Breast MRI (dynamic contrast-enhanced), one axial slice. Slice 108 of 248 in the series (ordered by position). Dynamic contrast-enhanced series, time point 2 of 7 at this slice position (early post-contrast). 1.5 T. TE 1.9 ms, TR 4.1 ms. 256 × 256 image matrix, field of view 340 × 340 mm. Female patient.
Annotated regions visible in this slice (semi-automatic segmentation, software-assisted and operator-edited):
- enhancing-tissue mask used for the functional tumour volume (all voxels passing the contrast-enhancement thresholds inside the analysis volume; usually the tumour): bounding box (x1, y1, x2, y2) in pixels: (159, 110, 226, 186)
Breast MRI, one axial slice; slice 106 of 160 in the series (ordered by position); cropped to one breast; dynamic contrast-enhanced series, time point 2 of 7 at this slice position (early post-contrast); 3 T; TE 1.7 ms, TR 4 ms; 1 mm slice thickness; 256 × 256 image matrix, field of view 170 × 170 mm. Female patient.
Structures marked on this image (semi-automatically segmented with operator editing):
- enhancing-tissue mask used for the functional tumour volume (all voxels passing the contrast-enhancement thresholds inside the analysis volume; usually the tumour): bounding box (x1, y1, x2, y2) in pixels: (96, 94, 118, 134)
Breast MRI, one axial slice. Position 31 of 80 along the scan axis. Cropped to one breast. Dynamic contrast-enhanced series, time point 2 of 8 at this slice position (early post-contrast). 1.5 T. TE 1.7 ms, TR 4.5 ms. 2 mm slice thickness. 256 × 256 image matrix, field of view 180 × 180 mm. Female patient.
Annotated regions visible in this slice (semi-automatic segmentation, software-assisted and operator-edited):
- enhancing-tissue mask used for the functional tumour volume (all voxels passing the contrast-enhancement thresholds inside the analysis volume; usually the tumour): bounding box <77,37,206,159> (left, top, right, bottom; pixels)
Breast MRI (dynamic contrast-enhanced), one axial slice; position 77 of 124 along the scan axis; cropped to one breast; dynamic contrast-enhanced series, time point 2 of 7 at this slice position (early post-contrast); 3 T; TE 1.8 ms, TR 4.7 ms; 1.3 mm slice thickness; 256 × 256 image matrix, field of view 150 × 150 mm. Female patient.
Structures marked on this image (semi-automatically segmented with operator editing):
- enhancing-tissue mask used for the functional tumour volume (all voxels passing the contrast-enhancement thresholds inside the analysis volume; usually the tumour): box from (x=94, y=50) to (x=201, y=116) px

• **What is being asked**
Wherever the string "patient" turns up in the material, copy the whole line.

• **Exercise answer**
Breast MRI (dynamic contrast-enhanced), one axial slice. Slice 108 of 248 in the series (ordered by position). Dynamic contrast-enhanced series, time point 2 of 7 at this slice position (early post-contrast). 1.5 T. TE 1.9 ms, TR 4.1 ms. 256 × 256 image matrix, field of view 340 × 340 mm. Female patient.
Breast MRI, one axial slice; slice 106 of 160 in the series (ordered by position); cropped to one breast; dynamic contrast-enhanced series, time point 2 of 7 at this slice position (early post-contrast); 3 T; TE 1.7 ms, TR 4 ms; 1 mm slice thickness; 256 × 256 image matrix, field of view 170 × 170 mm. Female patient.
Breast MRI, one axial slice. Position 31 of 80 along the scan axis. Cropped to one breast. Dynamic contrast-enhanced series, time point 2 of 8 at this slice position (early post-contrast). 1.5 T. TE 1.7 ms, TR 4.5 ms. 2 mm slice thickness. 256 × 256 image matrix, field of view 180 × 180 mm. Female patient.
Breast MRI (dynamic contrast-enhanced), one axial slice; position 77 of 124 along the scan axis; cropped to one breast; dynamic contrast-enhanced series, time point 2 of 7 at this slice position (early post-contrast); 3 T; TE 1.8 ms, TR 4.7 ms; 1.3 mm slice thickness; 256 × 256 image matrix, field of view 150 × 150 mm. Female patient.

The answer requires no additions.